While the creative community is grappling with the implications of AI, advertising has fully embraced the technology.
Netflix’s larger profile at CES, which will see the company host a “speakeasy” happy hour event for advertisers, tech vendors, media members and others, stems from its push into advertising over the past three-plus years. Traditionally, certain highly successful tech companies like Netflix, Apple and others, have eschewed the trappings of giant booths spanning tens of thousands of square feet, leaving that practice to Sony Corp., Samsung, Panasonic and other gadget makers. But as the WBD deal has shown, Netflix is a nearly 30-year-old leopard that is more than willing to change its spots.

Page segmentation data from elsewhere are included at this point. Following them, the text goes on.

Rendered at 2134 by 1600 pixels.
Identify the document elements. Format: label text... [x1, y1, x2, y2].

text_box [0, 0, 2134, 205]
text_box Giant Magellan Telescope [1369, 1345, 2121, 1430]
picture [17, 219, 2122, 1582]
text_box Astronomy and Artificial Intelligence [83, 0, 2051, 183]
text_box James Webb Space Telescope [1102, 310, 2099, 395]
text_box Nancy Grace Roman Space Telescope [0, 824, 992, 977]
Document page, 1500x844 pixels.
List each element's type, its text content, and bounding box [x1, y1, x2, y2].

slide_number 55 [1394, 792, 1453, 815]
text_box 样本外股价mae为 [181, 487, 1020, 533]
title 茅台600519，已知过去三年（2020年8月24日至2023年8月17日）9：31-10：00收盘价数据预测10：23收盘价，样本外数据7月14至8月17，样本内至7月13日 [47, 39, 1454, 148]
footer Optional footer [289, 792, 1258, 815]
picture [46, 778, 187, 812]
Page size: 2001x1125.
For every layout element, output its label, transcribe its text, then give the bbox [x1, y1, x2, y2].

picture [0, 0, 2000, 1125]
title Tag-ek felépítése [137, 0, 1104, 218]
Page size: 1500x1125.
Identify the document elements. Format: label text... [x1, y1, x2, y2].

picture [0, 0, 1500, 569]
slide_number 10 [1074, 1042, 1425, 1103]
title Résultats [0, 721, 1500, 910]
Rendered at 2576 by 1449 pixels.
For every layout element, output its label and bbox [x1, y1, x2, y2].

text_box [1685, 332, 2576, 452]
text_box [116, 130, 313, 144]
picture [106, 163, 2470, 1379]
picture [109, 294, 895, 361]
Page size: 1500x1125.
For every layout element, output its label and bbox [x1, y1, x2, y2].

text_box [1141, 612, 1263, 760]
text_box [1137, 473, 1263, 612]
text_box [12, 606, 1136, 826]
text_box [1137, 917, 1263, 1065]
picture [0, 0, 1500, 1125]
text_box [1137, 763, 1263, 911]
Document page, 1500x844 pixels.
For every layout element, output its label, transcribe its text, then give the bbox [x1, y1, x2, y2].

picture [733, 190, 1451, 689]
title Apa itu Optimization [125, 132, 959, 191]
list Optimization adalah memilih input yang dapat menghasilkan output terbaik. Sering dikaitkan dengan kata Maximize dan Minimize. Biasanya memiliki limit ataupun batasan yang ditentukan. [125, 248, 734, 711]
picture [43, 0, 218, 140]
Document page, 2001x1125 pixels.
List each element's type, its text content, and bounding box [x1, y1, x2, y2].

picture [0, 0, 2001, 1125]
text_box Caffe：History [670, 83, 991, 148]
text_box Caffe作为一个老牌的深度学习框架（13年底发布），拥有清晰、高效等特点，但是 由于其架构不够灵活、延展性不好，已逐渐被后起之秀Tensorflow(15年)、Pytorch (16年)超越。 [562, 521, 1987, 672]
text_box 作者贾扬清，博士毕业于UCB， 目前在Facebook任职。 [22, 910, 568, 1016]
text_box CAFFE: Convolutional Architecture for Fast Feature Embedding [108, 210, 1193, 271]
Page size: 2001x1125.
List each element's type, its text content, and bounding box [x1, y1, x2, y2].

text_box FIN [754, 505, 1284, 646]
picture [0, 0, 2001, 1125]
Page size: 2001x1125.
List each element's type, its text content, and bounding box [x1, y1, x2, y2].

Many upfront conversations take root at CES, a fact that has motivated Disney to host a “tech and data showcase” at the show. Amazon Ads, meanwhile, has a large footprint inside the Aria Resort & Casino, which is home base for a range of stakeholders in the ad business. Fox Corp., WBD, NBCU and other sellers of both linear and streaming ads are leaning into tech, with execs speaking on panels before wining and dining clients at night.
Also inside the Aria, Medialink parent United Talent Agency has a stake in the ground at CES, convening a series of panels about the collision of entertainment and technology under the “Future Decoded” banner.
The march of technology gives a lot of writers, directors and actors in Hollywood reason for concern, especially with the major above-the-line unions set to start contract negotiations with studios and streamers in the coming weeks. SAG-AFTRA, which has prioritized CES in recent years, co-hosting the Labor, Innovation and Technology Summit with other unions during the Las Vegas show, is recalibrating this year. In place of its Las Vegas presence, the union plans to take other opportunities later in the year to get its message out, along with preparing for the contract talks, which are likely to be as thorny as they were in 2023, when both SAG-AFTRA and the Writers Guild of America went on strike.
Elsewhere on the CES docket, FTC Chair Andrew Ferguson and FCC Chair Brendan Carr will conduct “fireside chats” on Thursday morning. Both should be closely tracked given the scrutiny of pending mergers like WBD’s with Netflix or Paramount, as well as Nexstar and Tegna. plus the state of play of a long-discussed breakup of Big Tech titans.